Tang Jie, Tian Fei-Peng, Feng Wei, Li Jian, Tan Ping
IEEE Trans Image Process. 2021;30:1116-1129. doi: 10.1109/TIP.2020.3040528. Epub 2020 Dec 15.
Dense depth perception is critical for autonomous driving and other robotics applications. However, modern LiDAR sensors only provide sparse depth measurement. It is thus necessary to complete the sparse LiDAR data, where a synchronized guidance RGB image is often used to facilitate this completion. Many neural networks have been designed for this task. However, they often naïvely fuse the LiDAR data and RGB image information by performing feature concatenation or element-wise addition. Inspired by the guided image filtering, we design a novel guided network to predict kernel weights from the guidance image. These predicted kernels are then applied to extract the depth image features. In this way, our network generates content-dependent and spatially-variant kernels for multi-modal feature fusion. Dynamically generated spatially-variant kernels could lead to prohibitive GPU memory consumption and computation overhead. We further design a convolution factorization to reduce computation and memory consumption. The GPU memory reduction makes it possible for feature fusion to work in multi-stage scheme. We conduct comprehensive experiments to verify our method on real-world outdoor, indoor and synthetic datasets. Our method produces strong results. It outperforms state-of-the-art methods on the NYUv2 dataset and ranks 1st on the KITTI depth completion benchmark at the time of submission. It also presents strong generalization capability under different 3D point densities, various lighting and weather conditions as well as cross-dataset evaluations. The code will be released for reproduction.
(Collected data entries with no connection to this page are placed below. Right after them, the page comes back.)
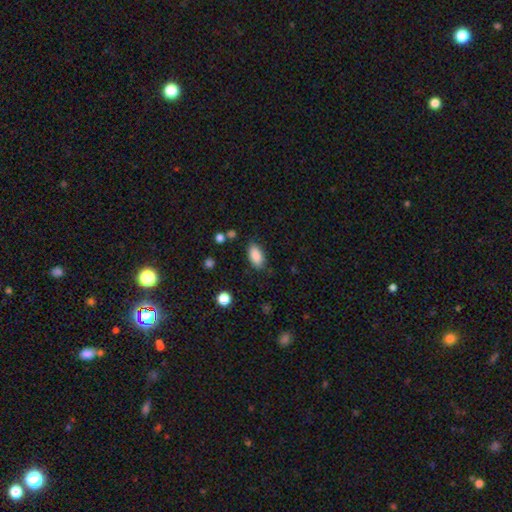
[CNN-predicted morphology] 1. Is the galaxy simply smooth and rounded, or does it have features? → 87% smooth, 8% star or artifact, 5% featured or disk.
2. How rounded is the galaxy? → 91% in between, 5% cigar-shaped, 3% round.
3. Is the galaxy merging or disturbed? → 82% none, 12% minor disturbance, 3% major disturbance, 2% merger.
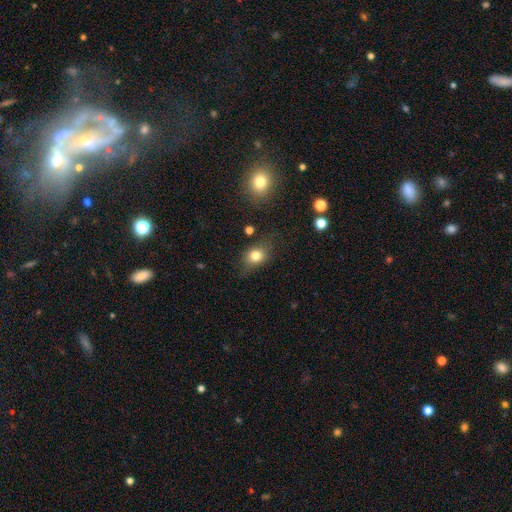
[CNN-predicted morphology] A smooth galaxy with no disk features (78%) that is in between round and cigar-shaped (54%). Merging: none (67%).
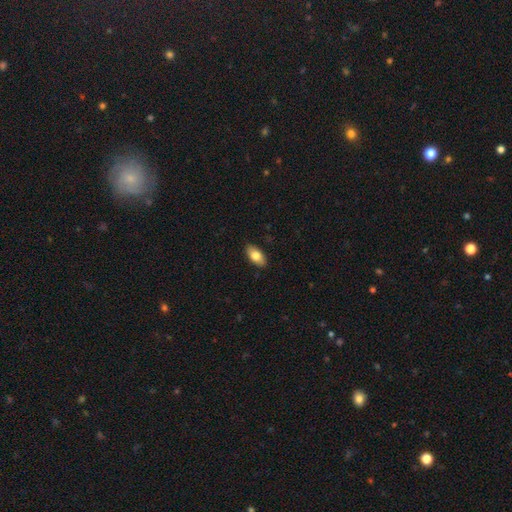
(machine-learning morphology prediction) Q: Smooth or featured?
A: smooth (80%); runner-up: featured or disk (14%)
Q: How rounded?
A: in between (92%); runner-up: cigar-shaped (5%)
Q: Merging?
A: none (89%); runner-up: minor disturbance (9%)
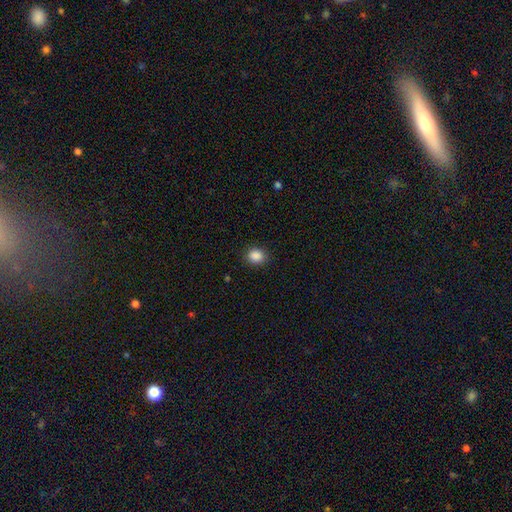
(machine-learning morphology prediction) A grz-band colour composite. It shows a smooth galaxy with no disk features (87%) that is round (71%). Merging: none (89%).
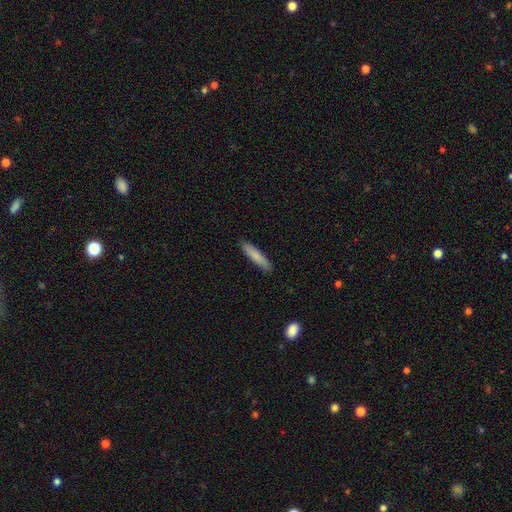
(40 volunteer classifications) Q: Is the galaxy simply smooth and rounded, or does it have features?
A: smooth — 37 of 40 (92%).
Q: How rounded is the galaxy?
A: cigar-shaped — 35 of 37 (95%).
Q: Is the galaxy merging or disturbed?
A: none — 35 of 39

密集深度感知对于自动驾驶和其他机器人应用至关重要。然而,现代激光雷达传感器仅提供稀疏的深度测量。因此,有必要对稀疏的激光雷达数据进行补全,通常会使用同步的引导RGB图像来辅助完成这一补全过程。许多神经网络已被设计用于此任务。然而,它们通常只是简单地通过执行特征拼接或逐元素相加来融合激光雷达数据和RGB图像信息。受引导图像滤波的启发,我们设计了一种新颖的引导网络,从引导图像中预测核权重。然后将这些预测的核应用于提取深度图像特征。通过这种方式,我们的网络为多模态特征融合生成依赖于内容且空间变化的核。动态生成的空间变化核可能导致过高的GPU内存消耗和计算开销。我们进一步设计了一种卷积分解方法来减少计算和内存消耗。GPU内存的减少使得特征融合能够以多阶段方案运行。我们进行了全面的实验,在真实世界的室外、室内和合成数据集上验证了我们的方法。我们的方法取得了很好的结果。它在NYUv2数据集上优于现有方法,在提交时在KITTI深度补全基准测试中排名第一。在不同的3D点密度、各种光照和天气条件以及跨数据集评估下,它也表现出强大的泛化能力。代码将发布以供复现。